Klopp had previously voiced concerns about his team's mental vulnerability when under stress, and this display merely reinforced his belief,
A sloppy final half-hour gave the hosts hopes of a comeback.
The way Liverpool ended the game resembled cup underdogs hanging on for their dear lives while protecting a one-goal lead.
The closer the match moved towards the final whistle, the more unsure Liverpool began to look.
Firmino's appalling 78th-minute clearance, that went high into the sky and down into his own six-yard box, and the chaos that ensued, injected confidence into Sunderland.
The injury-time corner that Sunderland earned had Liverpool fans fearing the worst.
The team could do with some leaders when the pressure was on, but they were nowhere to be found.
The Reds eventually survived, but only barely.
Klopp fumes over Lens' tackle
COME ON: Liverpool boss Juergen Klopp insists that Sunderland's Jeremain Lens (right) should have been dismissed for this dreadful tackle on Mamadou Sakho (left). PHOTO: REUTERS
While Liverpool's unconvincing display must have left boss Juergen Klopp less than satisfied, a dreadful challenge by Sunderland midfielder Jeremain Lens on Reds defender Mamadou Sakho had him fuming.
Lens careered wildly into Sakho in an ugly clash as time ran down during the Reds' 1-0 Premier League victory at the Stadium of Light yesterday morning (Singapore time), and was only booked by referee Kevin Friend.
However, Klopp, whose staff became involved in heated exchanges with their Black Cats counterparts on the sideline in the aftermath, insisted Lens should have been dismissed.
He said: "I don't want to say now, 'Come on, give him a red card'. I have no problem with this player, but if you go like that, everything can happen.
"That's not allowed. For me, that's a red card, finish, that's it."

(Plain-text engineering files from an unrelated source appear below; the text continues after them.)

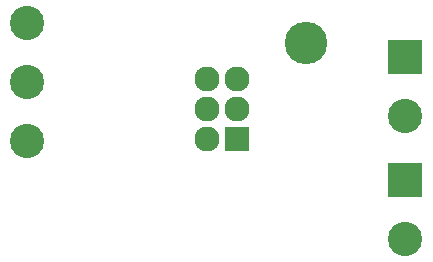
<source format=gbs>
G04 #@! TF.FileFunction,Soldermask,Bot*
%FSLAX46Y46*%
G04 Gerber Fmt 4.6, Leading zero omitted, Abs format (unit mm)*
G04 Created by KiCad (PCBNEW 4.0.1-3.201512161002+6197~38~ubuntu15.10.1-stable) date 2015-12-20T00:19:31 CET*
%MOMM*%
G01*
G04 APERTURE LIST*
%ADD10C,0.100000*%
%ADD11C,2.899360*%
%ADD12R,2.900000X2.900000*%
%ADD13C,2.900000*%
%ADD14R,2.127200X2.127200*%
%ADD15O,2.127200X2.127200*%
%ADD16C,3.600000*%
G04 APERTURE END LIST*
D10*
D11*
X183388000Y-125349000D03*
X183388000Y-120347740D03*
X183388000Y-130350260D03*
D12*
X215392000Y-133604000D03*
D13*
X215392000Y-138604000D03*
D12*
X215392000Y-123190000D03*
D13*
X215392000Y-128190000D03*
D14*
X201168000Y-130175000D03*
D15*
X198628000Y-130175000D03*
X201168000Y-127635000D03*
X198628000Y-127635000D03*
X201168000Y-125095000D03*
X198628000Y-125095000D03*
D16*
X207000000Y-122000000D03*
M02*

</source>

Asked if Sakho had escaped serious injury in the incident, Klopp added: "I hope so, yes. But we cannot decide and say, 'Okay, nothing serious happened and it's nothing'.
"A lot of small things, they got yellow cards and you think, 'Why?' and this is a yellow card too? It's not how it should be. But it's over, it's okay, there's nothing to talk about."
Sunderland boss Sam Allardyce, however, was of a markedly different opinion, saying with tongue firmly in cheek: "He's a soft German. It's not a red card, it's a yellow. It's a foul."
Asked about the verbal confrontation on the sideline, Allardyce said: "There was some foul and abusive language towards my staff that I didn't like. After the end, it was all right, though, because we all shook hands and got on with it, which is what we have got to do." - PA Sport.